Gary Barnett wrote a letter. It was nine paragraphs and it circulated earlier this year to people like Michael Bloomberg, David Axelrod and Larry Summers.
“Even someone with a good job today is afraid to spend, because he is afraid he will not have a job a few months down the road.”
Mr. Barnett, the prolific president of development concern Extell, then offered a policy prescription for encouraging business amid what was just starting to be called the Great Recession. It was a business philosophy that sought to encourage activity rather than mere survival: a three-year extension on all current mortgages; federal subsidies for 30-year mortgages; a law forbidding firms with more than 500 employees from lay-offs they could show an urgent need. “This is just not the time to do it. A) Have a heart, b) be a patriot,” he later said. “The wave of firings breeds more firings, and more firings, and we could spiral into an extremely serious depression.”
“It really was just one man’s opinion, so to speak,” Mr. Barnett told The Observer on Monday evening, by cell phone. “We’re seeing it from the real estate side, the banking side, from the housing side. So we had a decent perspective from which to form an opinion.
“I’ve gotten calls on it, but I don’t see anyone doing it,” continued Mr. Barnett, before launching into a critique of the current federal stimulus plan.
The man is himself something of a stimulus plan for New York City’s catatonic development market.
“He’s probably the biggest developer right now in New York,” said Eric Michael Anton, an investment sales broker at Eastern Consolidated, who has worked with Mr. Barnett in the past.
Or, as Deputy Mayor Robert Lieber put it, “You can see Gary’s fingerprints all over the city in what has been done and will be done.”

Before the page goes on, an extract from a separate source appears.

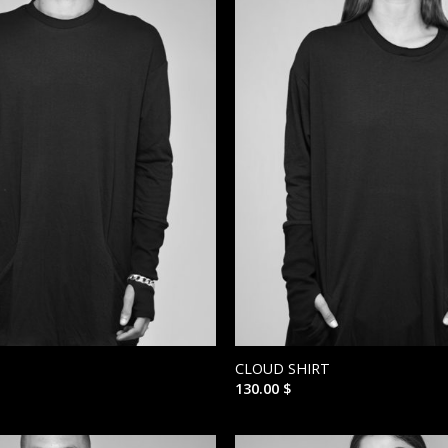
CLOUD SHIRT
130.00
$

Much has been done: The 37-story Ariel East and 31-story Ariel West condos at 100th Street and Broadway, which prompted the creation of groups like Stop Extell and Westsiders for Responsible Development, and spurred the city to downzone a chunk of the Upper West Side; the Ariels are nearly all sold and carry no debt, Mr. Barnett said. There are also the Lucida condos on East 85th Street; the sold-out Orion at 350 West 42nd Street; and the Avery at 100 Riverside Boulevard, among others.